**What this task involves:**
Format the data below as a JSON array of strings, one string per line, with blank lines and pictures left out.

**Given entries:**
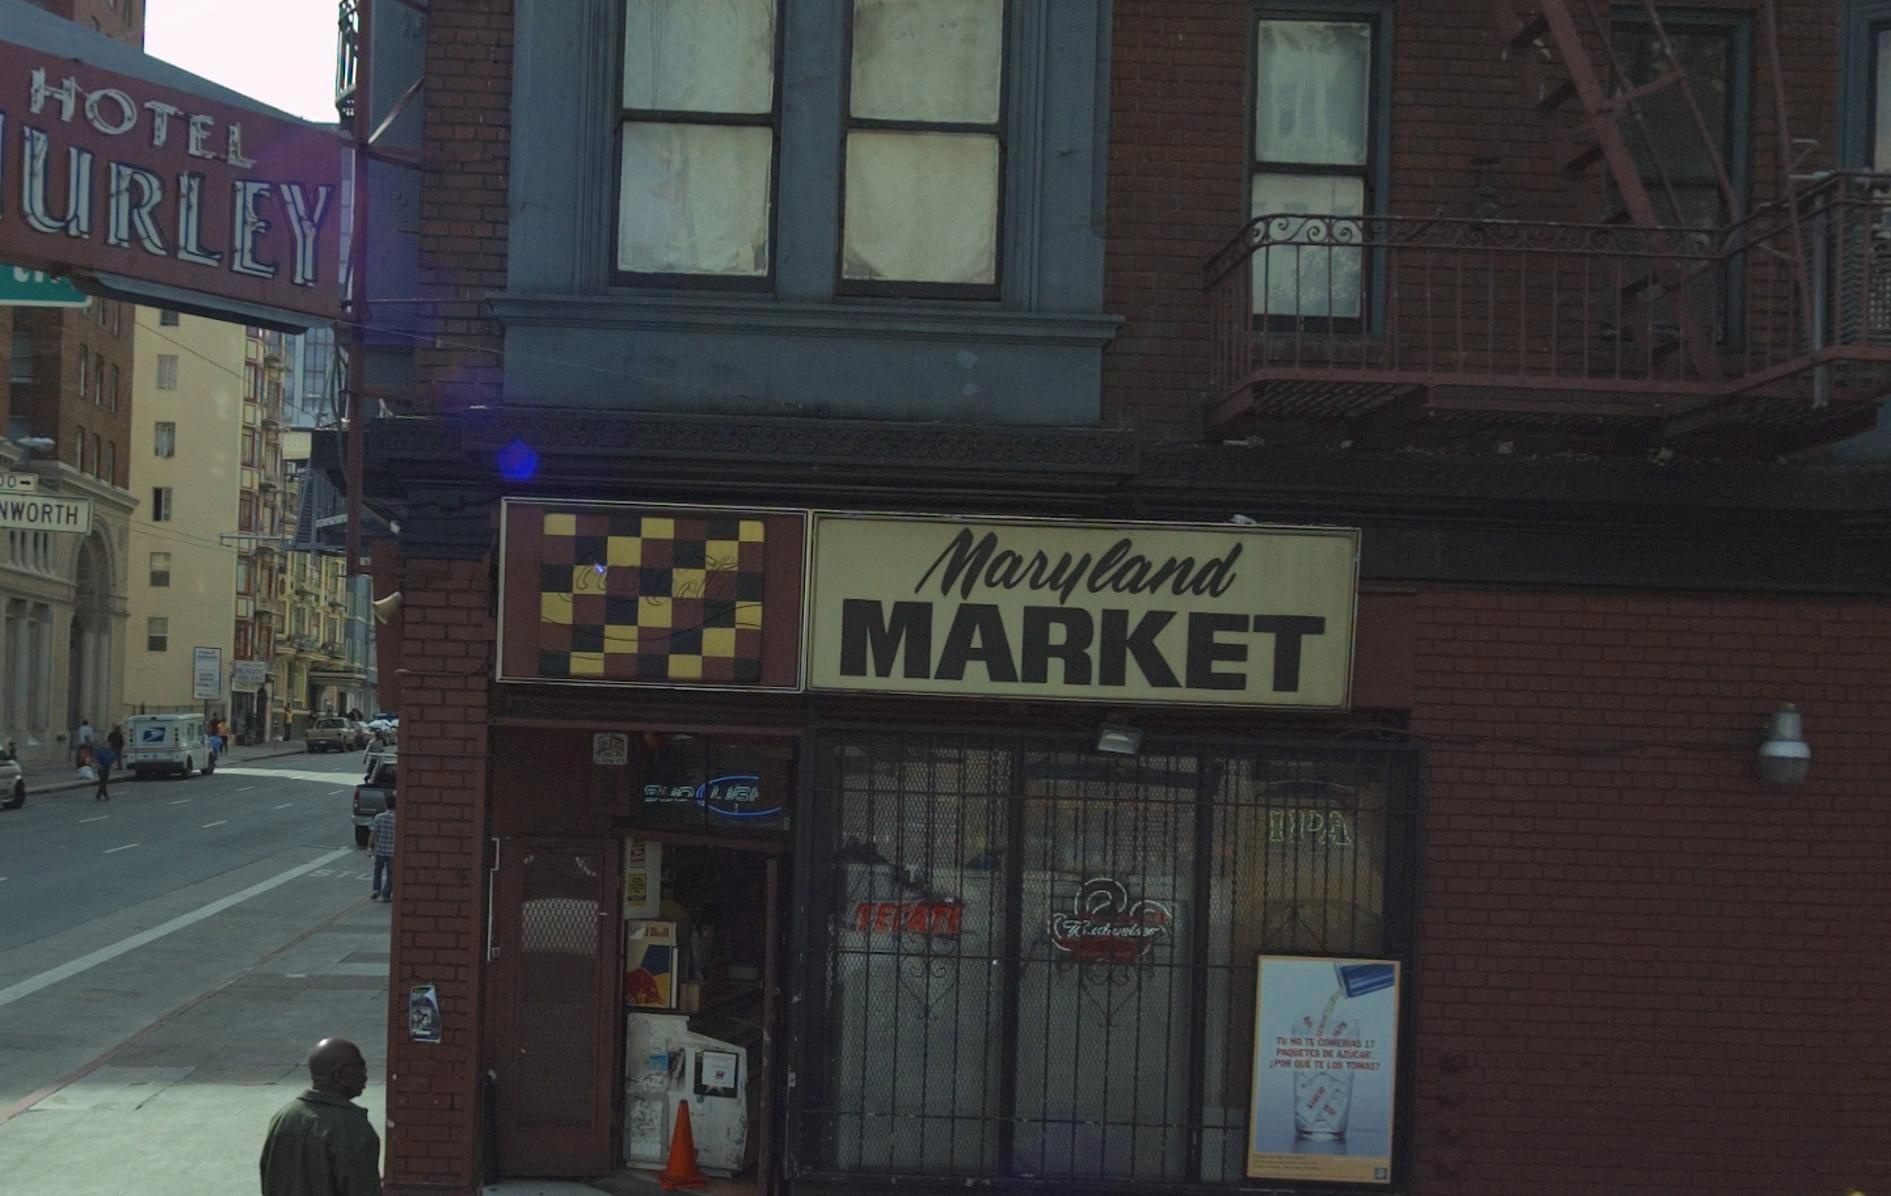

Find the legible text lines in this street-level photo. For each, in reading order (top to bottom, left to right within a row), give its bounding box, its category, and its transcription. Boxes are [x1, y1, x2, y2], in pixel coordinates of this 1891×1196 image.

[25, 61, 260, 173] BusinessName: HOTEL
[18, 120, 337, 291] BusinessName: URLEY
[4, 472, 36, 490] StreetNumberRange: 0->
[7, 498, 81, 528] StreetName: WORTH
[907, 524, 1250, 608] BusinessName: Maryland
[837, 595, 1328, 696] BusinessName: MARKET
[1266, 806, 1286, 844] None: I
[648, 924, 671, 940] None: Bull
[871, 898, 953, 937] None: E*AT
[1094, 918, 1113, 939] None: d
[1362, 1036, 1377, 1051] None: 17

**Written answer:**
[
  "Find the legible text lines in this street-level photo. For each, in reading order (top to bottom, left to right within a row), give its bounding box, its category, and its transcription. Boxes are [x1, y1, x2, y2], in pixel coordinates of this 1891×1196 image.",
  "[25, 61, 260, 173] BusinessName: HOTEL",
  "[18, 120, 337, 291] BusinessName: URLEY",
  "[4, 472, 36, 490] StreetNumberRange: 0->",
  "[7, 498, 81, 528] StreetName: WORTH",
  "[907, 524, 1250, 608] BusinessName: Maryland",
  "[837, 595, 1328, 696] BusinessName: MARKET",
  "[1266, 806, 1286, 844] None: I",
  "[648, 924, 671, 940] None: Bull",
  "[871, 898, 953, 937] None: E*AT",
  "[1094, 918, 1113, 939] None: d",
  "[1362, 1036, 1377, 1051] None: 17"
]